_Consignes à suivre_
1 > Énumérez les marchandises que, selon l'extrait fourni, les camions bloqués côté tunisien transportent.
2 > D'après l'extrait fourni, où le poste-frontière de Dhehiba-Wazin est-il situé par rapport à Tataouine ?

_Extrait fourni_
Situé à une trentaine de kilomètres à l’ouest de la ville, Ras Jedir est le principal point de passage entre la Libye et la Tunisie. Quotidiennement, des milliers de voyageur·ses s’y présentent pour traverser la frontière. “Le jour où ils ont fermé, il y avait une file de 5 kilomètres de camion”, explique Lassad.

Dans la nuit du 18 au 19 mars 2024, des affrontements armés éclatent du côté libyen. La décision est prise de fermer le poste-frontière pour protéger les voyageur·ses. Sept jours après le début de la crise, la file de véhicules s'est considérablement réduite mais une quarantaine de camions restent bloqués côté tunisien.

“On attend que les douaniers nous donnent l’autorisation de passer par Dhehiba”, explique l’un des routiers, assis dans la cabine de son camion. Dans leurs véhicules, des marchandises diverses et variées, du ciment jusqu’au papier toilette en passant par des climatiseurs.

Avec cette fermeture de Ras Jedir, le poste-frontière de Dhehiba-Wazin, à 130 kilomètres au sud de Tataouine, est devenu la nouvelle porte de sortie pour les routiers libyens. “La route n’est pas mauvaise, mais ça rajoute presque deux heures de trajet”, expliquent les camionneurs.

_Données fournies_
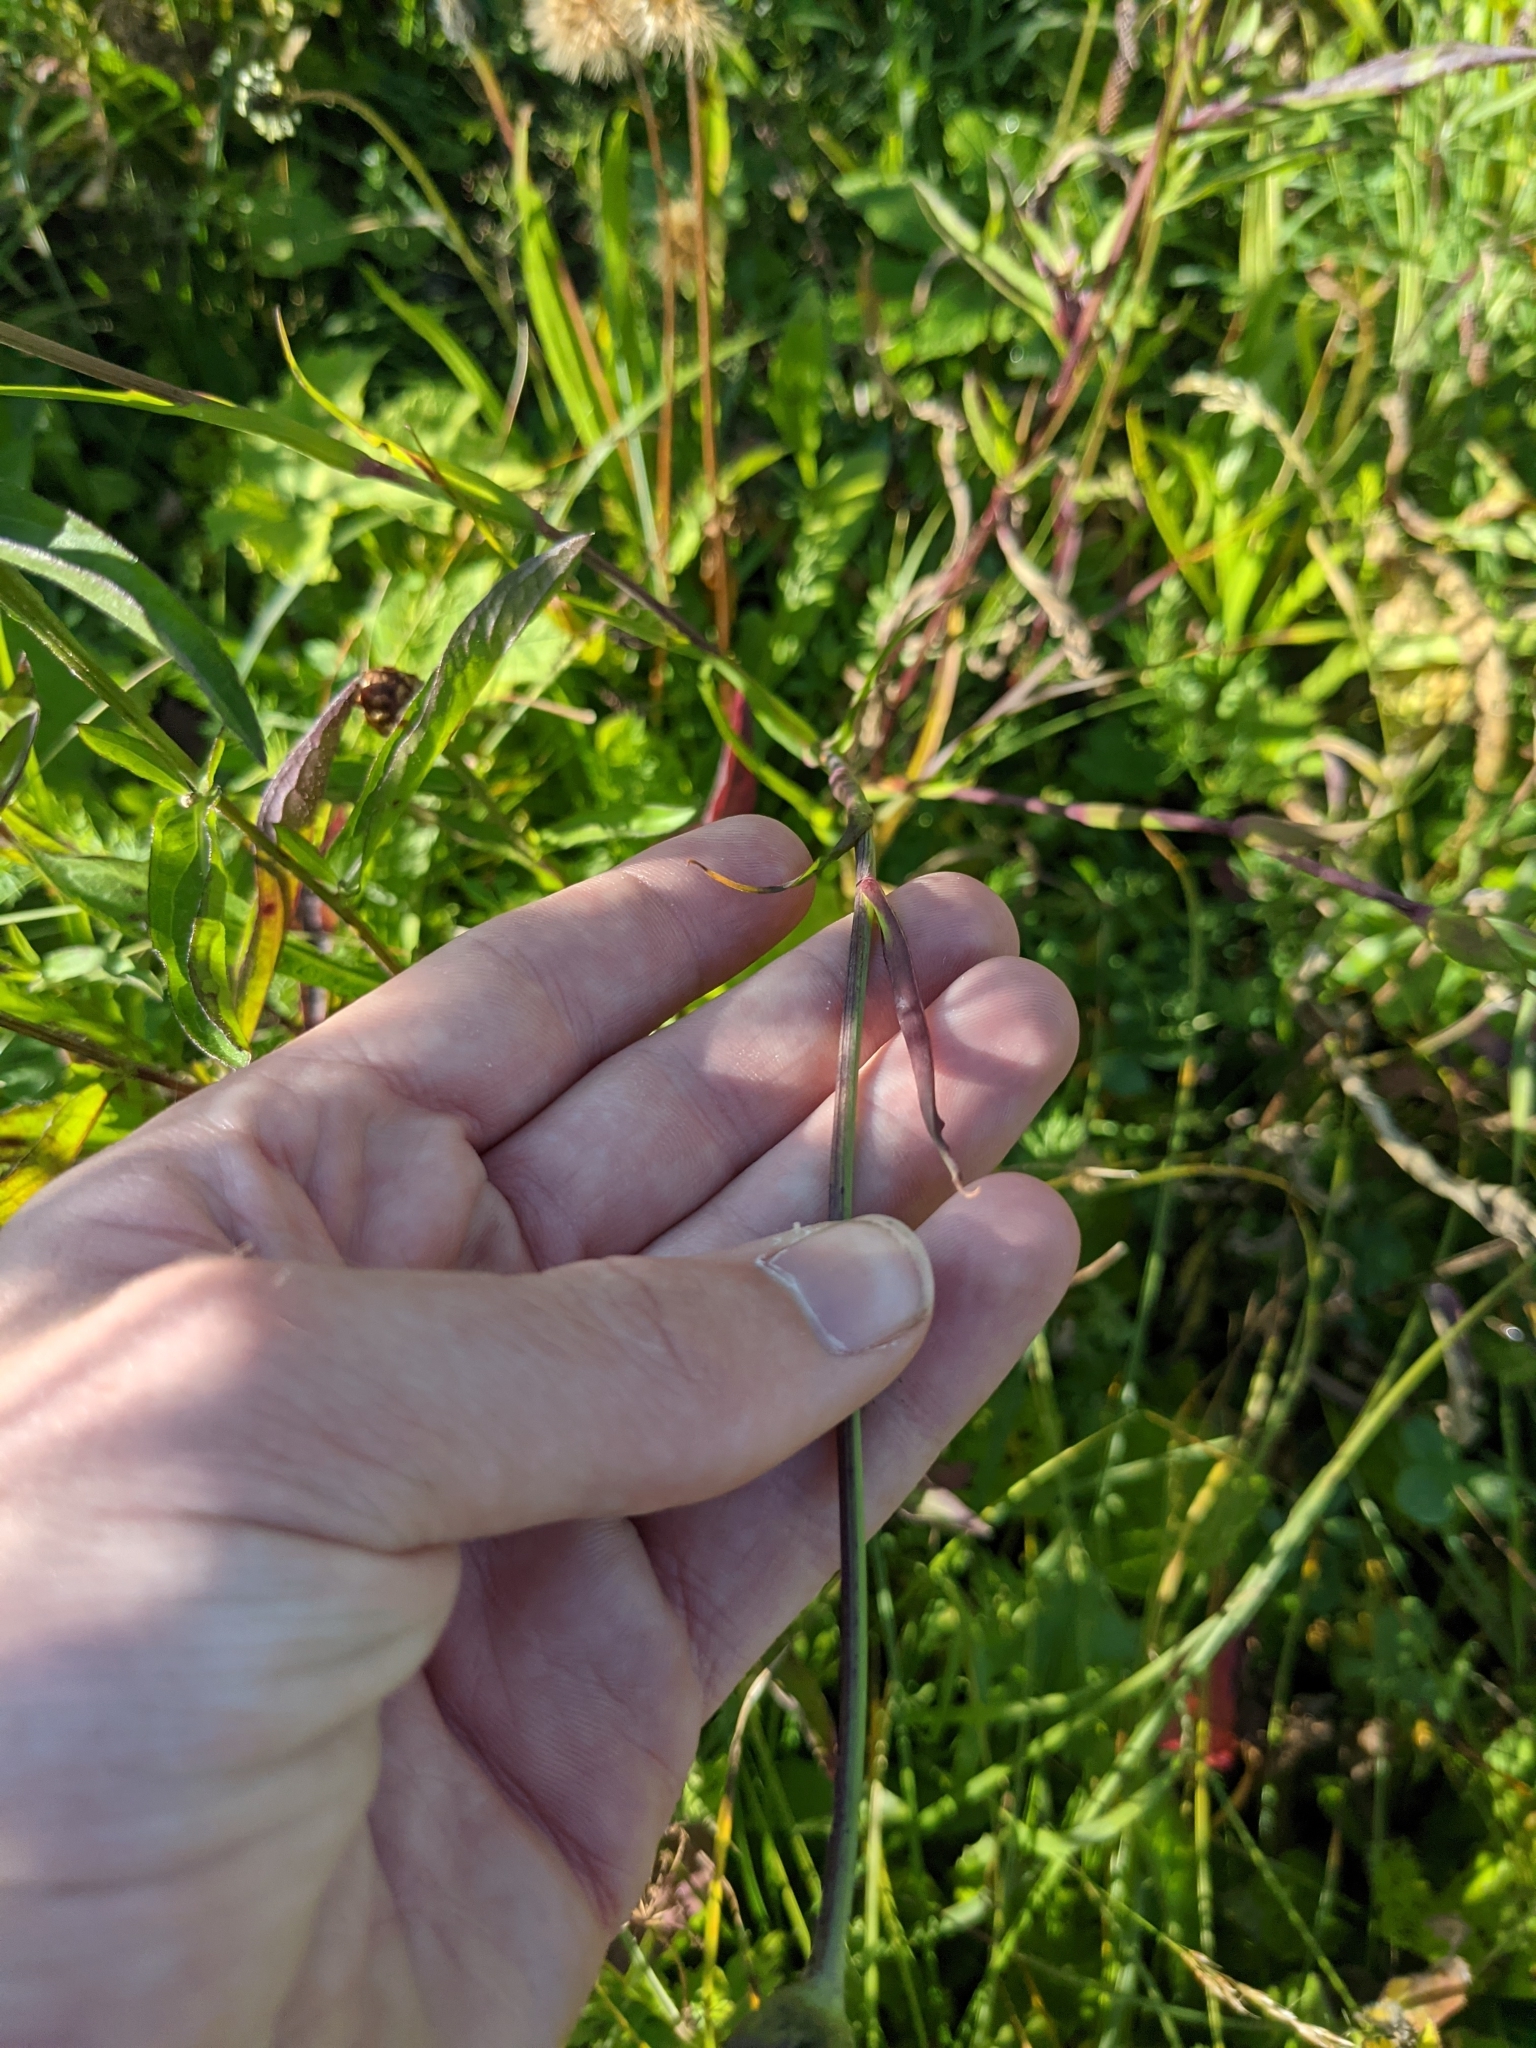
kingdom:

_Corrigé de l'exercice_
1 > Du ciment, du papier toilette et des climatiseurs.

2 > À 130 kilomètres au sud de Tataouine.